The answers to these questions can be partly addressed by inferring the phylogenetic relationships of H. influenzae strains, something that I have been working on for a few months now. The first way I did this was to take different sized fragments of the genome, align the same fragment from all strains, and infer a topology for each fragment. When I determine which clades all trees topologies have in common, I find that none of the clades are present in a majority of topologies. What this means is that if we take a the same section of the genome from each strain, the evolutionary history of this section will differ from another section. Recombination is a likely culprit here and statistical tests I've done so far do support recombination.

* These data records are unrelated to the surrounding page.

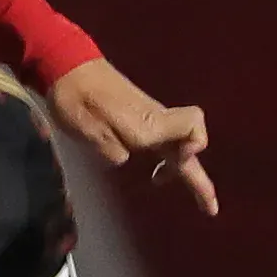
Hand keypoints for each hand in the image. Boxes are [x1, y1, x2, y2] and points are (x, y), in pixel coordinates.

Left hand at [47, 58, 214, 215]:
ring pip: (178, 148)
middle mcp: (155, 121)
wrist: (66, 68)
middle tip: (210, 209)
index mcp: (148, 122)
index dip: (194, 144)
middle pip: (190, 147)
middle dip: (199, 179)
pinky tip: (156, 173)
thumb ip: (112, 149)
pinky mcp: (137, 119)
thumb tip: (126, 159)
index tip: (176, 160)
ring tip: (182, 194)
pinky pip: (163, 144)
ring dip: (183, 171)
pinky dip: (167, 161)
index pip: (193, 124)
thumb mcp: (88, 127)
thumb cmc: (76, 98)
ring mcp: (148, 119)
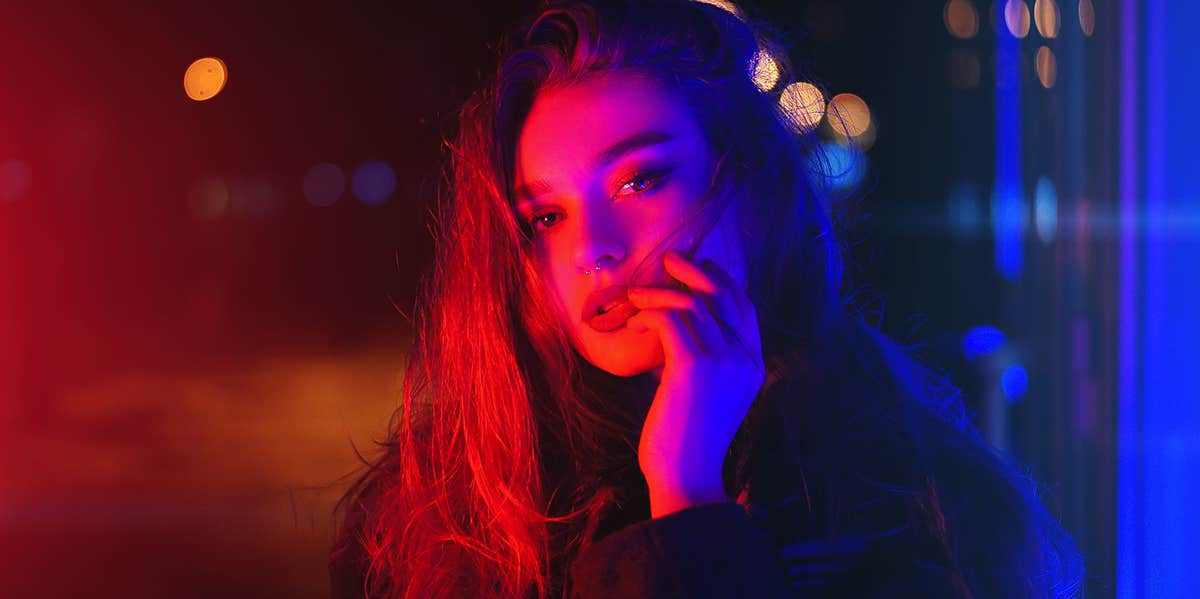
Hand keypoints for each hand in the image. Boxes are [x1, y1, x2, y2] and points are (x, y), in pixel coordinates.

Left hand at [625, 250, 765, 515]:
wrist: (686, 477)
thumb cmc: (688, 441)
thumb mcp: (708, 395)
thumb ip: (707, 362)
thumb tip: (679, 329)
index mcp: (754, 365)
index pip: (744, 307)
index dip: (723, 280)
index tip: (700, 266)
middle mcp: (746, 358)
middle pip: (724, 295)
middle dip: (696, 271)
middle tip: (669, 260)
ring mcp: (724, 360)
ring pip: (692, 303)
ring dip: (659, 294)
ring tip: (636, 296)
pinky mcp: (695, 365)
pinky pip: (671, 319)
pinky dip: (649, 313)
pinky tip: (634, 321)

But there is a problem with this consensus tree approach. Not all of the genome fragments are the same length. This means that some topologies are based on an alignment that is >200 kbp while others are based on an alignment that is <200 bp. Clearly, the topology inferred using the lengthier dataset should be weighted more than the topology inferred using the shorter dataset. But weighting individual topologies when determining a consensus tree is not possible, as far as I know (if anyone knows differently, I would love to hear about it).

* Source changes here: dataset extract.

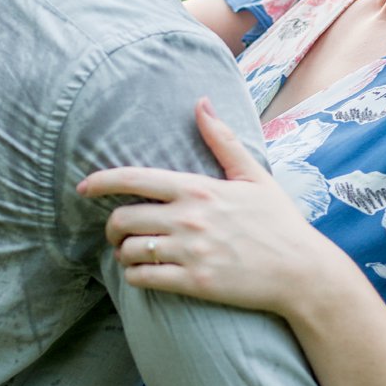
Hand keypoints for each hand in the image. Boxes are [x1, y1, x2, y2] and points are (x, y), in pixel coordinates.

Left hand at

To get around this problem concatenating all of the genome fragment alignments into one large alignment can be done. I have done this and am currently inferring the topology using different methods such as parsimony, distance, and maximum likelihood. The parsimony and distance analyses produce a well-supported fairly resolved phylogeny but the two methods do not agree on all clades. Now I am waiting for the outcome of the maximum likelihood analysis that may take a few days, given the alignment is over 1.8 Mbp. If all three methods produce different topologies I suppose I can believe the clades all of them agree upon, if there are any. Then I can have confidence in these clades and use them to map competence onto the phylogeny. But I am also using a completely different method implemented in ClonalFrame that will exclude regions that have been influenced by recombination and infers the phylogeny based on the clonal frame only. We will see what all these methods agree upon, if anything. Nevertheless the outcome will be interesting.